(RECORDS FOR THE EXERCISE Opens)
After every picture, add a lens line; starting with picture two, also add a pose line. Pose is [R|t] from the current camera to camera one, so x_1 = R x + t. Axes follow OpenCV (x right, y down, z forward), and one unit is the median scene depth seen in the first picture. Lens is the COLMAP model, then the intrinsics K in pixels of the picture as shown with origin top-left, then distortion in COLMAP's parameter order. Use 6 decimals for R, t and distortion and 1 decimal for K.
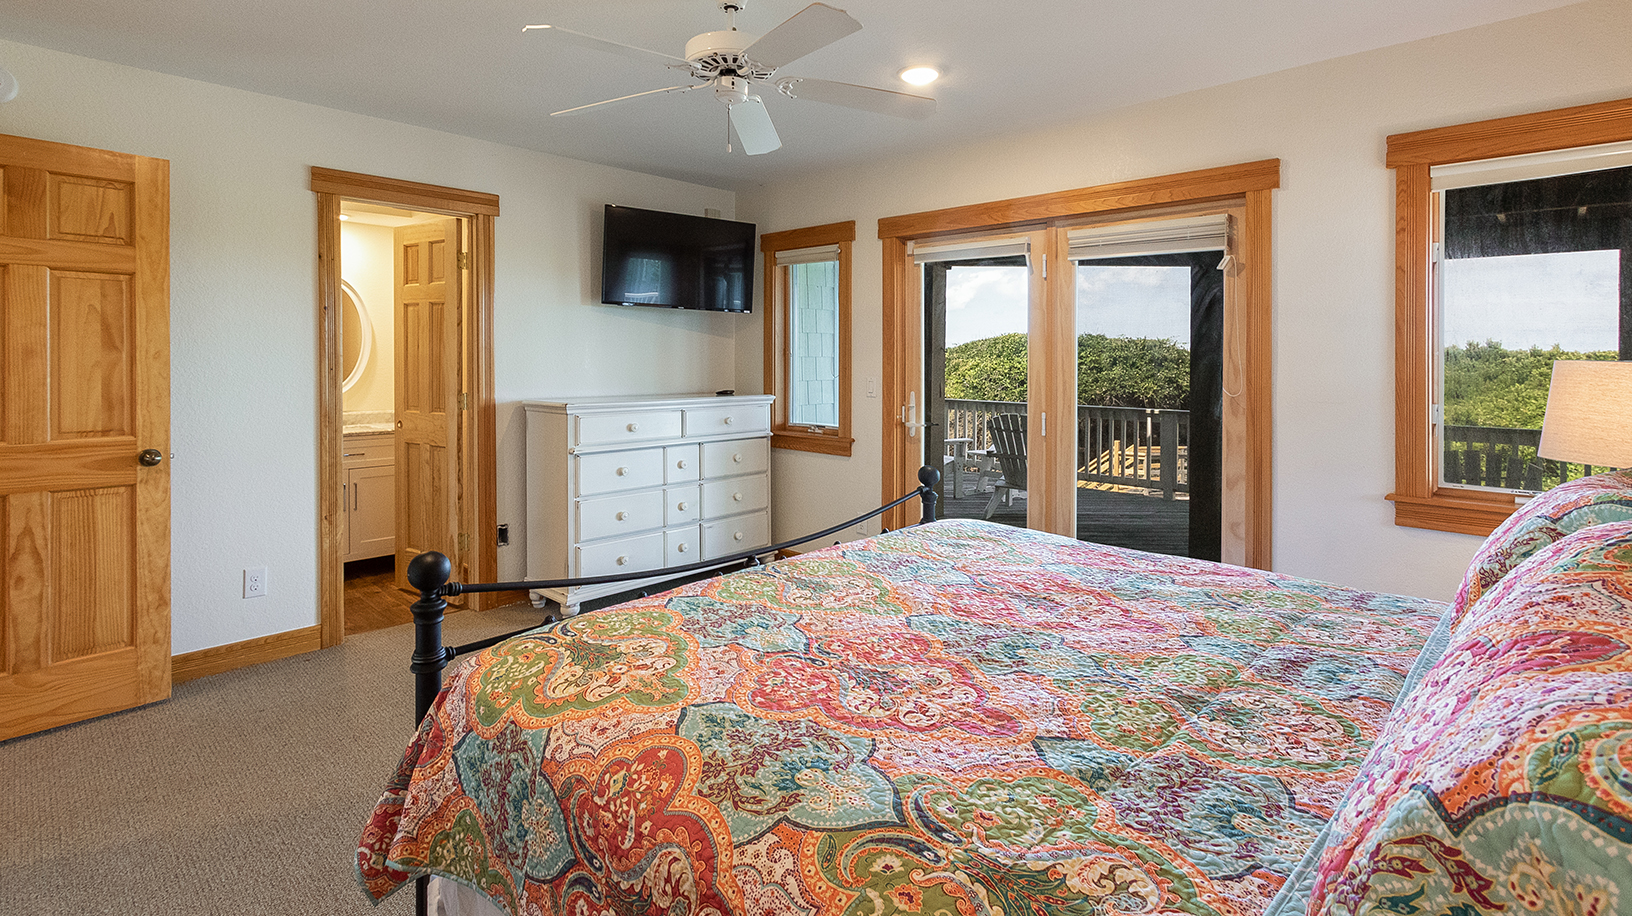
lens RADIAL K [[789.5, 0, 816.0], [0, 789.5, 458.0], [0, 0, 1]] dist [-0.001027, -0.000197]
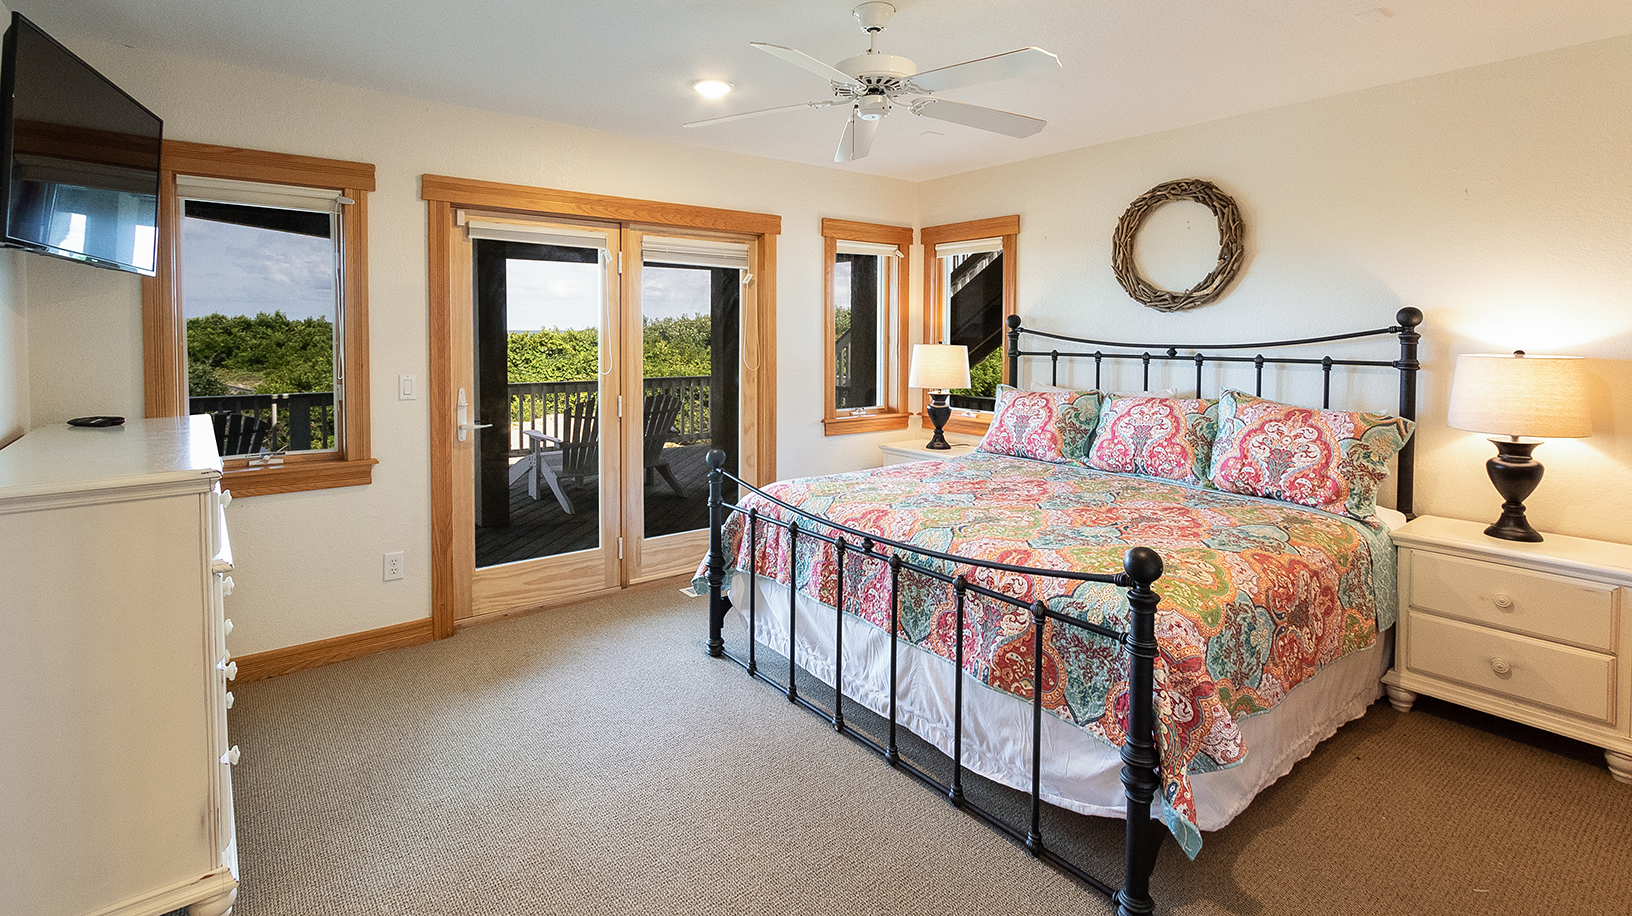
lens RADIAL K [[755.3, 0, 816.0], [0, 755.3, 458.0], [0, 0, 1]] dist [0.037982, 0.000083]
pose [[0.138633, -0.170345, 0.975584, -0.745838], [0.124432, 0.980285, 0.153484, -0.103718], [-0.982496, 0.100116, 0.157096, 0.584453]]
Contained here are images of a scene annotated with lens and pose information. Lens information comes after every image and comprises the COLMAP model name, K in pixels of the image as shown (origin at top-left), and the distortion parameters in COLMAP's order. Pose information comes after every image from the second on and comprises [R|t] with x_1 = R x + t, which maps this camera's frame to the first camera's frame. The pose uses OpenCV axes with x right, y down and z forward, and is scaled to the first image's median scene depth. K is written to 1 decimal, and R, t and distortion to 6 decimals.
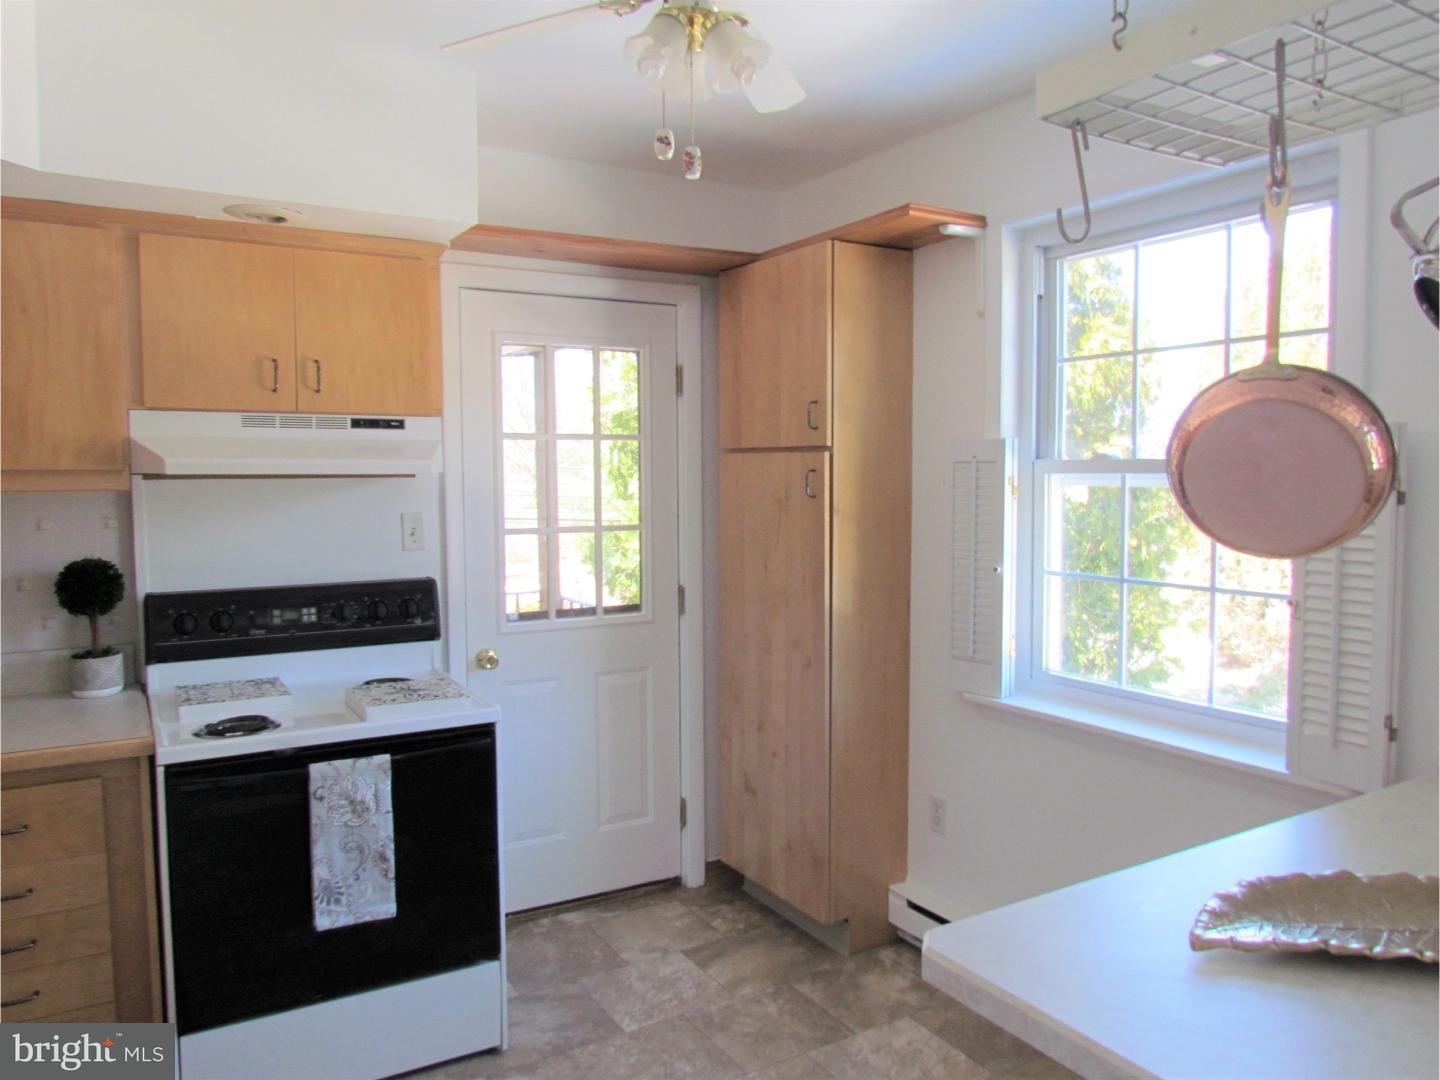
lens RADIAL K [[1030.8, 0, 653.7], [0, 1030.8, 538.8], [0, 0, 1]] dist [-0.024752, 0.022578]
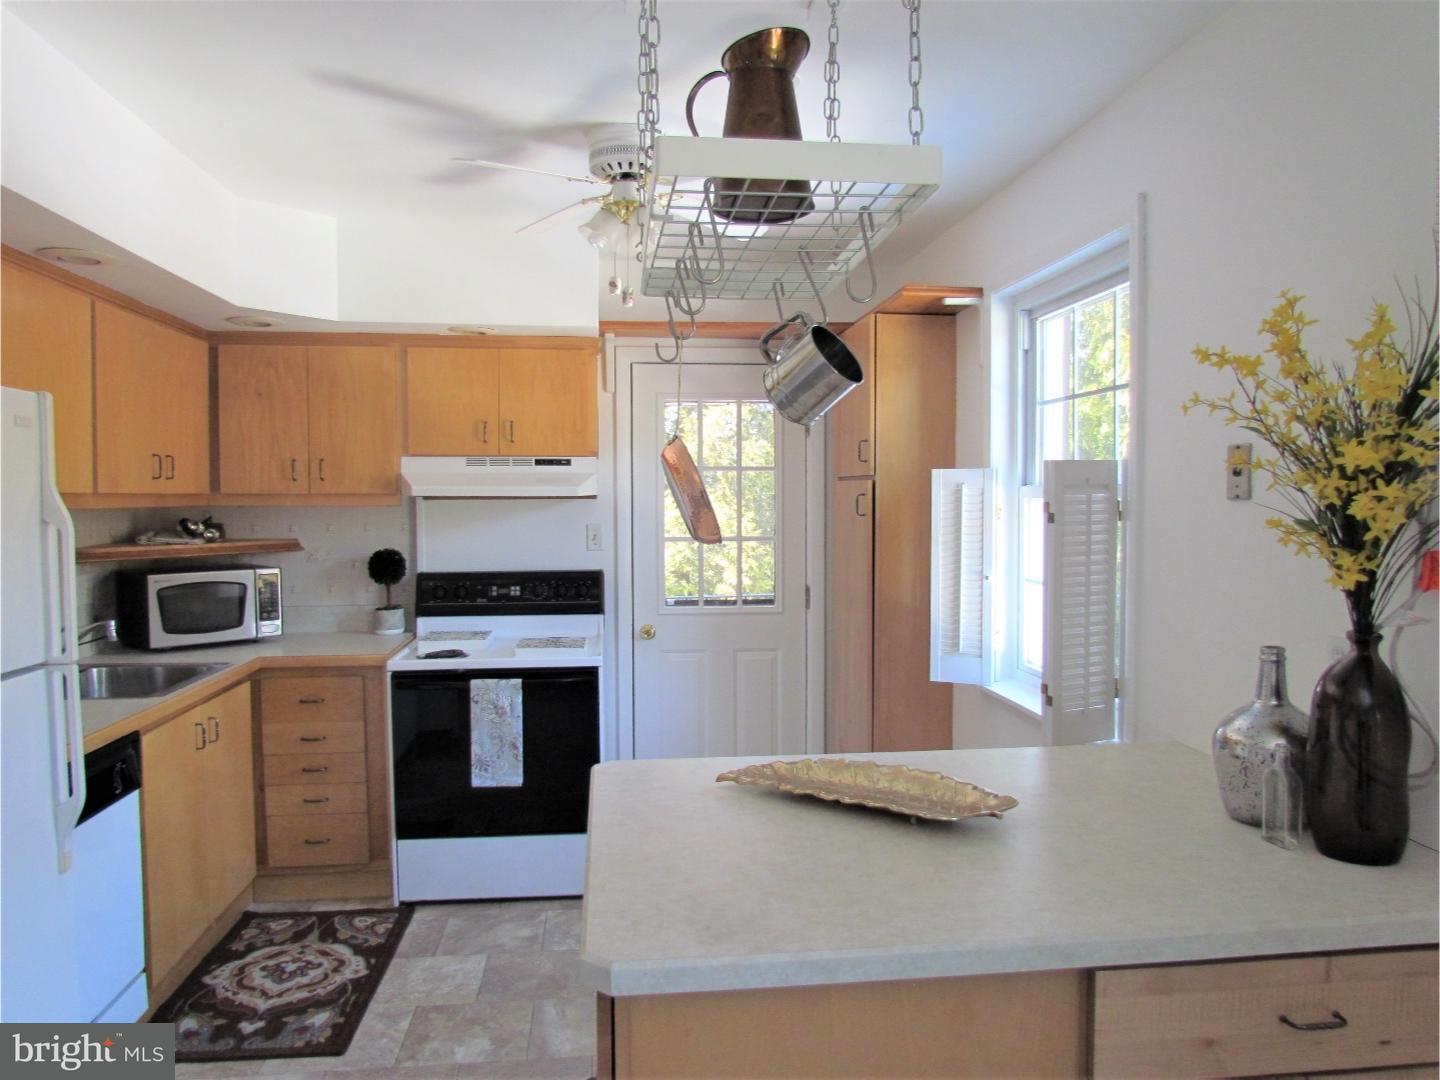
lens RADIAL K [[1030.8, 0, 710.8], [0, 1030.8, 546.8], [0, 0, 1]] dist [-0.024752, 0.022578]
pose [[0.913740, 0.022005, -0.405703, 0.563346], [-0.029332, 0.999499, -0.011850, 0.020846], [0.405239, 0.022728, 0.913928, -0.264652]]
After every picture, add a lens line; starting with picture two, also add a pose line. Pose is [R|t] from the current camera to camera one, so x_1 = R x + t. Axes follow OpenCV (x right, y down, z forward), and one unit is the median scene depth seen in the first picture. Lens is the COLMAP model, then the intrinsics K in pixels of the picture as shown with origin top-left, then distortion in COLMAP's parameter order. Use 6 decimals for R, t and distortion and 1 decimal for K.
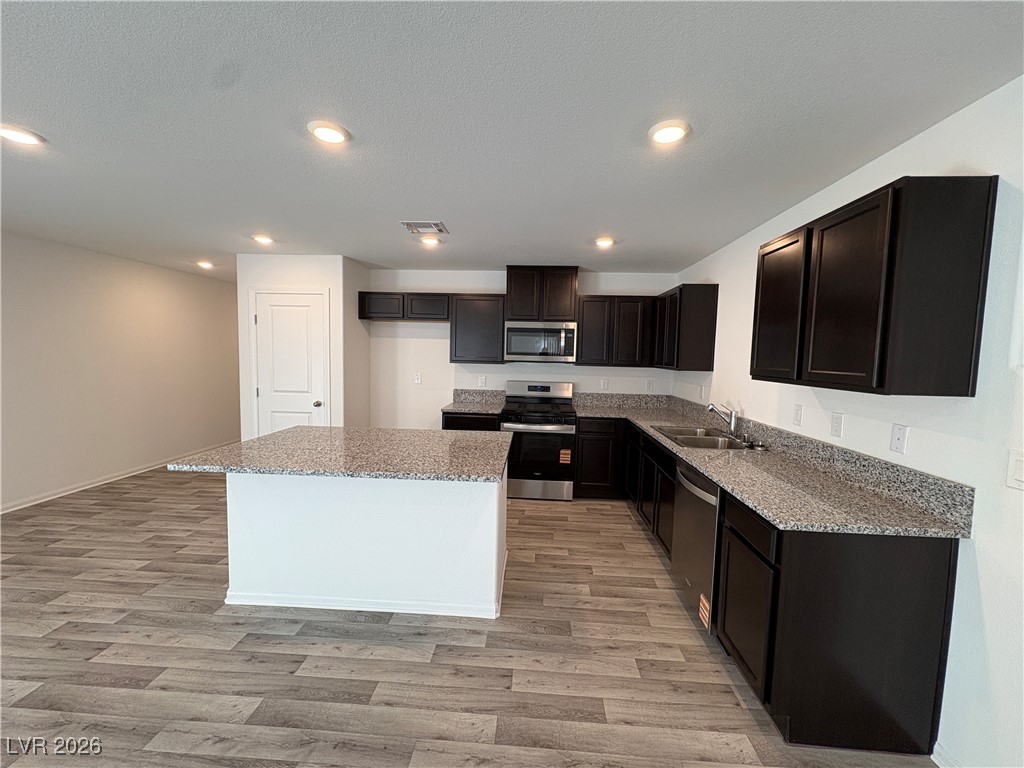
lens RADIAL K [[406.7, 0, 512.0], [0, 406.7, 381.9], [0, 0, 1]] dist [-0.001195, 0.000322]
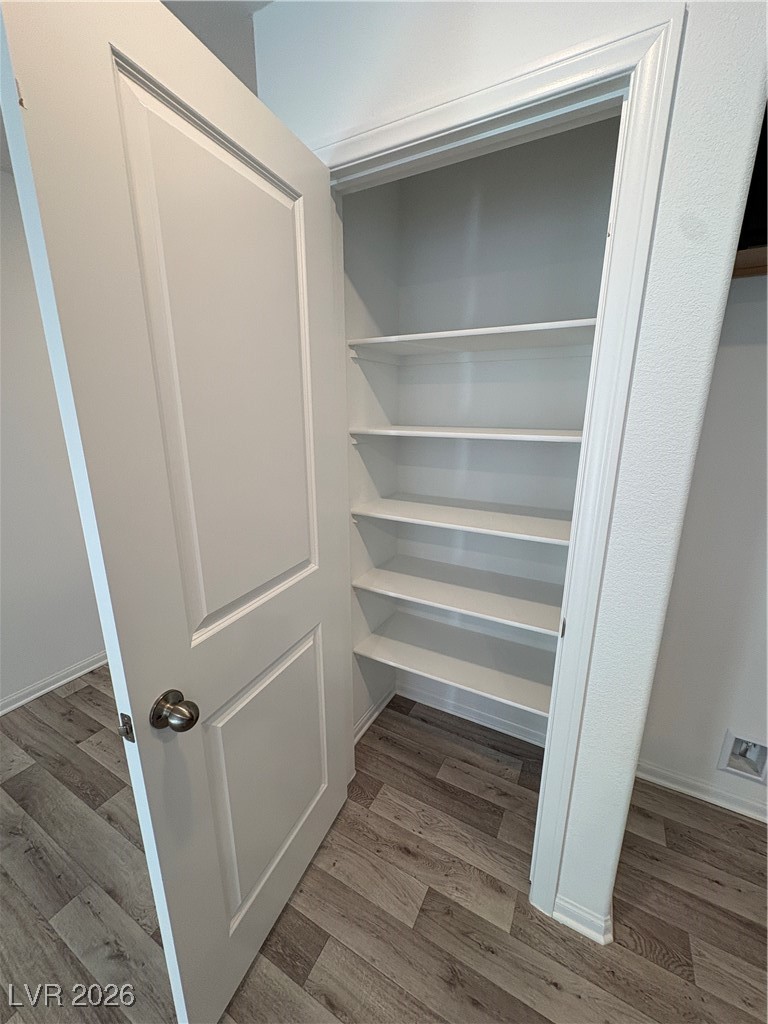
lens RADIAL K [[406.7, 0, 379.8], [0, 406.7, 514.7], [0, 0, 1]] dist [-0.001195, 0.000322]
pose [[0.901425, 0.091910, -0.423066, 0.504670], [-0.010495, 0.981557, 0.190879, -0.023842], [0.432807, -0.167623, 0.885765, 0.553953]]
(RECORDS FOR THE EXERCISE Closes)
#### PROBLEM TO WORK ON
Lay out the listing above, from its start through the line containing "0.022728, 0.913928, -0.264652]]", as a JSON list of strings with one string per line and blank lines omitted. Leave the pictures out.

#### TASK ANSWER
[
  "After every picture, add a lens line; starting with picture two, also add a pose line. Pose is [R|t] from the current camera to camera one, so x_1 = R x + t. Axes follow OpenCV (x right, y down, z forward), and one unit is the median scene depth seen in the first picture. Lens is the COLMAP model, then the intrinsics K in pixels of the picture as shown with origin top-left, then distortion in COLMAP's parameter order. Use 6 decimals for R, t and distortion and 1 decimal for K.",
  "lens RADIAL K [[789.5, 0, 816.0], [0, 789.5, 458.0], [0, 0, 1]] dist [-0.001027, -0.000197]",
  "lens RADIAL K [[755.3, 0, 816.0], [0, 755.3, 458.0], [0, 0, 1]] dist [0.037982, 0.000083]",
  "pose [[0.138633, -0.170345, 0.975584, -0.745838], [0.124432, 0.980285, 0.153484, -0.103718], [-0.982496, 0.100116, 0.157096, 0.584453]]",
  "Contained here are images of a scene annotated with lens and pose information. Lens information comes after every image and comprises the COLMAP model name, K in pixels of the image as shown (origin at top-left), and the distortion parameters in COLMAP's order. Pose information comes after every image from the second on and comprises [R|t] with x_1 = R x + t, which maps this camera's frame to the first camera's frame. The pose uses OpenCV axes with x right, y down and z forward, and is scaled to the first image's median scene depth. K is written to 1 decimal, and R, t and distortion to 6 decimals.",
  "lens RADIAL K [[1030.8, 0, 653.7], [0, 1030.8, 538.8], [0, 0, 1]] dist [-0.024752, 0.022578]",
  "lens RADIAL K [[1030.8, 0, 710.8], [0, 1030.8, 546.8], [0, 0, 1]] dist [-0.024752, 0.022578]",
  "pose [[0.913740, 0.022005, -0.405703, 0.563346], [-0.029332, 0.999499, -0.011850, 0.020846], [0.405239, 0.022728, 0.913928, -0.264652]]"
]